### Required tasks
• A. Answer these questions using the abstract on carbon monoxide and nitric oxide, with each answer marked (i), (ii) or (iii) on its own line:
(i) At what CO concentration did the NO response peak?
(ii) What compound was given to rats to raise endogenous CO production, and how long before study?
(iii) What did direct measurements of NO production by recombinant eNOS show?
• B. In the abstract on carbon monoxide and nitric oxide, translate this sentence into Spanish: "Perfusion of RRA with buffers containing increasing concentrations of CO resulted in a biphasic release of NO."
• C. List every abbreviation that the abstract on carbon monoxide and nitric oxide defines in parentheses, each with its full form.

Carbon monoxide induces vasodilation and nitric oxide release but suppresses endothelial NOS.

The vascular effects of carbon monoxide (CO) resemble those of nitric oxide (NO), but it is unknown whether the two messengers converge or exhibit reciprocal feedback regulation. These questions were examined in microdissected perfused renal resistance arteries (RRA) studied using NO-sensitive microelectrodes. Perfusion of RRA with buffers containing increasing concentrations of CO resulted in a biphasic release of NO. The NO response peaked at 100 nM CO and then declined to virtually zero at 10 microM. When a series of 50-s pulses of 100 nM CO were applied repeatedly (150-s interval), the amplitude of consecutive NO responses was diminished. NO release from RRA showed dependence on L-arginine but not D-arginine, and the responses to CO were inhibited by pretreatment with NG-nitro-L-arginine methyl ester (L-NAME), an inhibitor of NO synthases (NOS). CO (100 nM) also suppressed NO release induced by 100 microM carbachol, a potent agonist for endothelial NOS (eNOS). RRA from rats in which endogenous CO production from inducible HO was elevated (cobalt chloride 12 h prior to study) also showed suppressed responses to carbachol. Furthermore, responses consistent with these findings were obtained in juxtamedullary afferent arterioles perfused in vitro, where the vasodilatory response to CO was biphasic and the response to acetylcholine was blunted. Collectively, these data suggest that the CO-induced NO release could be attributed to either stimulation of eNOS or to NO displacement from a cellular storage pool. To address this, direct in vitro measurements with an NO-selective electrode of NO production by recombinant eNOS revealed that CO dose-dependently inhibits NO synthesis. Together, the above data demonstrate that, whereas high levels of CO inhibit NOS activity and NO generation, lower concentrations of CO induce release of NO from a large intracellular pool and, therefore, may mimic the vascular effects of NO.

### Dataset extract
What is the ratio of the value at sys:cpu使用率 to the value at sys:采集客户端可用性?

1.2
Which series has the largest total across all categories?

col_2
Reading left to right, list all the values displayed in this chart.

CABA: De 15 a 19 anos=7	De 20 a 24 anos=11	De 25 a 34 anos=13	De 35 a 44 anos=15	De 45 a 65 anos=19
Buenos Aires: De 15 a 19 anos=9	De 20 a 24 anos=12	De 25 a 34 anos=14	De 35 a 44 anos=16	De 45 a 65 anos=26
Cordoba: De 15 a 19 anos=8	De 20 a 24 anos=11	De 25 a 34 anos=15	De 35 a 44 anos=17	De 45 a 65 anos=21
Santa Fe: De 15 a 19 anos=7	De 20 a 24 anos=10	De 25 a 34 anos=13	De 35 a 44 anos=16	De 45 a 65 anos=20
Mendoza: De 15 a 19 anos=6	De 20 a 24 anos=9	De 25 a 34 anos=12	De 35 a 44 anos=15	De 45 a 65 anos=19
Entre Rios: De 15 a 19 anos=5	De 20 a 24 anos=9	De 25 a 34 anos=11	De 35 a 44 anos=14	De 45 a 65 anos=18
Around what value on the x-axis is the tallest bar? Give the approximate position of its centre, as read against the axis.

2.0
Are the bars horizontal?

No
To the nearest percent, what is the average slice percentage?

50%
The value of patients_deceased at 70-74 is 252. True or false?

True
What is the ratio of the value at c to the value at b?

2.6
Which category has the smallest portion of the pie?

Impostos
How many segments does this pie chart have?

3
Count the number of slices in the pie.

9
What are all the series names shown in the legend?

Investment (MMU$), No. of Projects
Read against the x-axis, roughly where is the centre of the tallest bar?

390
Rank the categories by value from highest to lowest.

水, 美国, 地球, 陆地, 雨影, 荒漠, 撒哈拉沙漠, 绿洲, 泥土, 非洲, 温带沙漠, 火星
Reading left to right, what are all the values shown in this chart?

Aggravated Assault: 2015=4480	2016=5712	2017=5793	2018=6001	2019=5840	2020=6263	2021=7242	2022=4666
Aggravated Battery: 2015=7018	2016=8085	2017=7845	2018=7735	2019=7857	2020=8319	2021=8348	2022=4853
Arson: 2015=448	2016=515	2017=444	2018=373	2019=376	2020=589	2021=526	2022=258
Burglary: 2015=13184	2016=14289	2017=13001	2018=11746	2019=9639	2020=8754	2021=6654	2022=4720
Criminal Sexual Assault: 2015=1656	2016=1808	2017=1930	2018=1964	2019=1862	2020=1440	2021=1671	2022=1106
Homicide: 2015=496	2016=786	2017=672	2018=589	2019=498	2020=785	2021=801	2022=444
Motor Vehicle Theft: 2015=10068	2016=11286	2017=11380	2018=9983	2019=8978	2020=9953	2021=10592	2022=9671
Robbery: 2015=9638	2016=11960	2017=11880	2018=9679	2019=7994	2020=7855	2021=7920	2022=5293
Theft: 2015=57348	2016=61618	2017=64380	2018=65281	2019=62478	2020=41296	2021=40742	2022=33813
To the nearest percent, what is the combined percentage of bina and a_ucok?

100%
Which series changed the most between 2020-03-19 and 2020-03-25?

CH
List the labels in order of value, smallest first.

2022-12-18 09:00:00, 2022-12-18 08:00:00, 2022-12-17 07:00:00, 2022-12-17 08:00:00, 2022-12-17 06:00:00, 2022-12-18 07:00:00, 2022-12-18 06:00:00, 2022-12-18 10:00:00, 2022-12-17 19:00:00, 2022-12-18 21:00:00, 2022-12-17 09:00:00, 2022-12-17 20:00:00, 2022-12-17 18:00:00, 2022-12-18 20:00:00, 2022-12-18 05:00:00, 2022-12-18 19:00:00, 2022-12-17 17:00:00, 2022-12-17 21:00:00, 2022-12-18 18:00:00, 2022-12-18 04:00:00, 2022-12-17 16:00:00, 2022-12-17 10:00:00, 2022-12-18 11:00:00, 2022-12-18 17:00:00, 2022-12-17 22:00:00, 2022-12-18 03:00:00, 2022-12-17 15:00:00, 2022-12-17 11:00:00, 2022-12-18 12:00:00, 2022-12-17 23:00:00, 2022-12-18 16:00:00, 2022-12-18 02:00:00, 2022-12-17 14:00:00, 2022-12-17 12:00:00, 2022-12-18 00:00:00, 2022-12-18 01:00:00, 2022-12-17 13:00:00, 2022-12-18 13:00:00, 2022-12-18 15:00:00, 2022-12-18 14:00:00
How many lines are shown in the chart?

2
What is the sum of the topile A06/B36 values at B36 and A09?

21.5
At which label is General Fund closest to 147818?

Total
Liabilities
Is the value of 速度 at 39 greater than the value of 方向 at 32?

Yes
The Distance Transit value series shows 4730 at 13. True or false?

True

### Activity answers
• A.
(i) 100 nM
(ii) Cobalt chloride, 12 h prior to study
(iii) CO inhibits NO synthesis in a dose-dependent way.

• B. La perfusión de las RRA con soluciones amortiguadoras que contenían concentraciones crecientes de CO dio lugar a una liberación bifásica de NO.

• C.
CO: carbon monoxide
NO: nitric oxide
RRA: renal resistance arteries
L-NAME: NG-nitro-L-arginine methyl ester
NOS: NO synthases
eNOS: endothelial NOS